(Beginning of Raw data)

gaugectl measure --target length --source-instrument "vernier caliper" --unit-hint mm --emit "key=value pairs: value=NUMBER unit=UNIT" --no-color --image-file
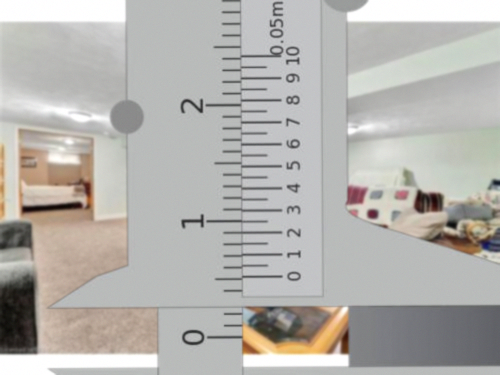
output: value=5.2 unit=mm
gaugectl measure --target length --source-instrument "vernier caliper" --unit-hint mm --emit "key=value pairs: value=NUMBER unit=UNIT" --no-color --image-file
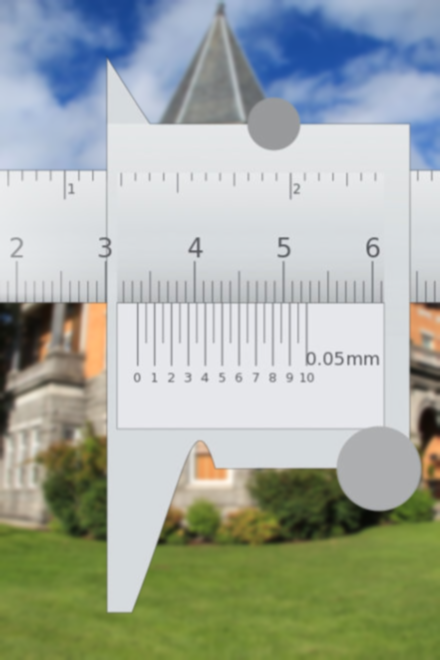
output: value=33.6 unit=mm
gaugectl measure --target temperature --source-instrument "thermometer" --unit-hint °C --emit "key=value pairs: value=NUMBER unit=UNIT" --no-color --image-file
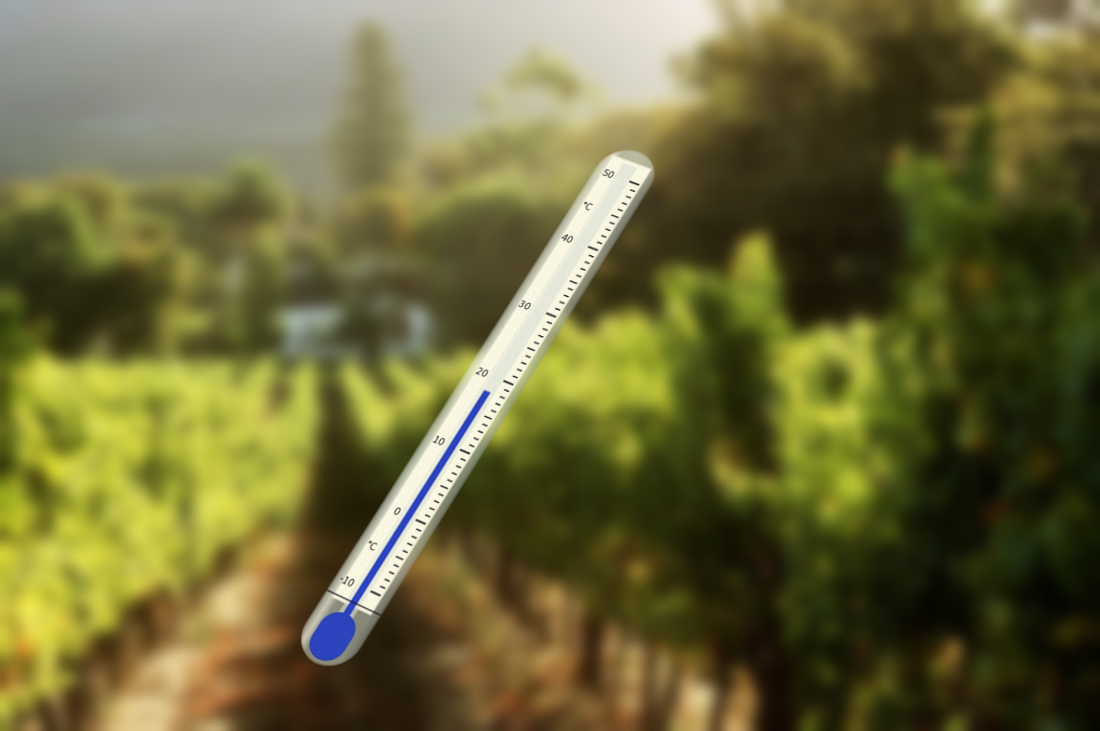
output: value=18 unit=°C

(End of Raw data)

Retype every entry above word for word, leaving out the pictures.

gaugectl measure --target length --source-instrument "vernier caliper" --unit-hint mm --emit "key=value pairs: value=NUMBER unit=UNIT" --no-color --image-file
output: value=5.2 unit=mm
gaugectl measure --target length --source-instrument "vernier caliper" --unit-hint mm --emit "key=value pairs: value=NUMBER unit=UNIT" --no-color --image-file
output: value=33.6 unit=mm
gaugectl measure --target temperature --source-instrument "thermometer" --unit-hint °C --emit "key=value pairs: value=NUMBER unit=UNIT" --no-color --image-file
output: value=18 unit=°C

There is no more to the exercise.